_SOURCE DATA_:
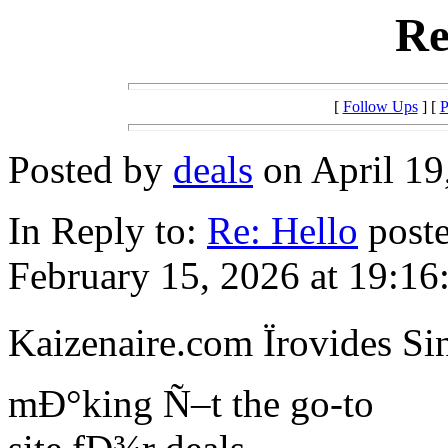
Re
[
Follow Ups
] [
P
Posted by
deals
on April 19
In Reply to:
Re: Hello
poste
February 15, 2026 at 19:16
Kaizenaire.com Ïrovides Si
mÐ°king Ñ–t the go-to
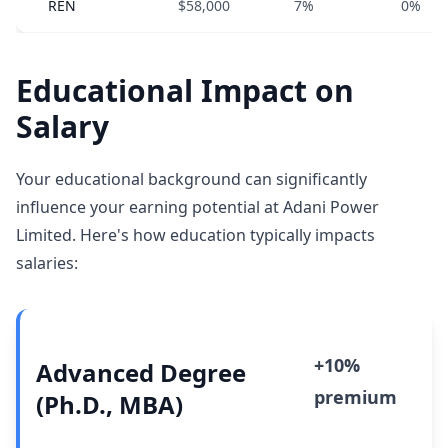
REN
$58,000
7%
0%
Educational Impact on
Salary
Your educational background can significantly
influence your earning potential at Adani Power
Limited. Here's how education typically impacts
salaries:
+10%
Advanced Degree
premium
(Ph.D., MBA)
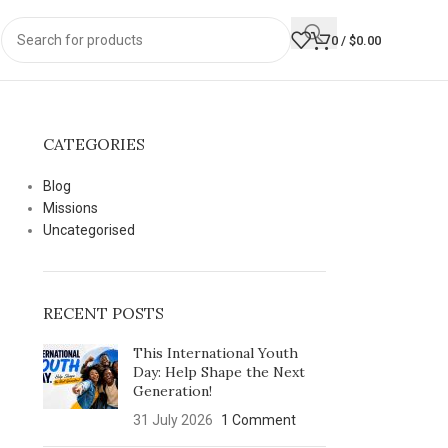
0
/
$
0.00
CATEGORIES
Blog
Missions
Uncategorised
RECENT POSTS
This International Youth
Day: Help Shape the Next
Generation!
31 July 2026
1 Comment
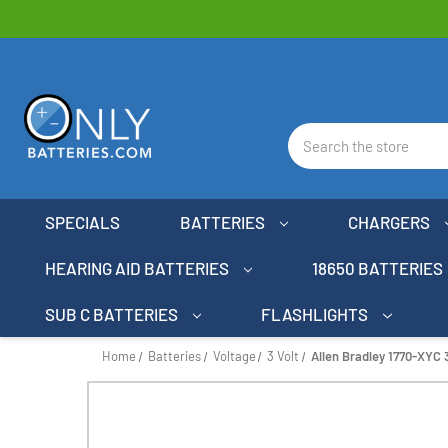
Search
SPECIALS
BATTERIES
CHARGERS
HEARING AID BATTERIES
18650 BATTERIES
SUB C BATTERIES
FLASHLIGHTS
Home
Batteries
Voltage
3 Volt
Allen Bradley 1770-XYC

--

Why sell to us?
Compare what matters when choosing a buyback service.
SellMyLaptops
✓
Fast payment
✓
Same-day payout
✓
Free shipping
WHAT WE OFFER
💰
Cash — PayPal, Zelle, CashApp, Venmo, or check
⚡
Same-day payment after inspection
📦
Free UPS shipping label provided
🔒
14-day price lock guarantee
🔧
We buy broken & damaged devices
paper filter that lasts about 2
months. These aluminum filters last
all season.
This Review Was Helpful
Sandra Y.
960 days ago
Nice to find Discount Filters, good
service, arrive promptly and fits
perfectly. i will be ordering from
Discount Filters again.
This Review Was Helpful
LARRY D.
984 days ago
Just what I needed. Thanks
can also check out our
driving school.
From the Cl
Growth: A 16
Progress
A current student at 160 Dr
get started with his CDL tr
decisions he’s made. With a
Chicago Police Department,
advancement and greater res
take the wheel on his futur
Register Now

_TASK INSTRUCTIONS_: Copy every line of the data that carries the word "Discount".

_WRITTEN SOLUTION_:
Nice to find Discount Filters, good
Discount Filters again.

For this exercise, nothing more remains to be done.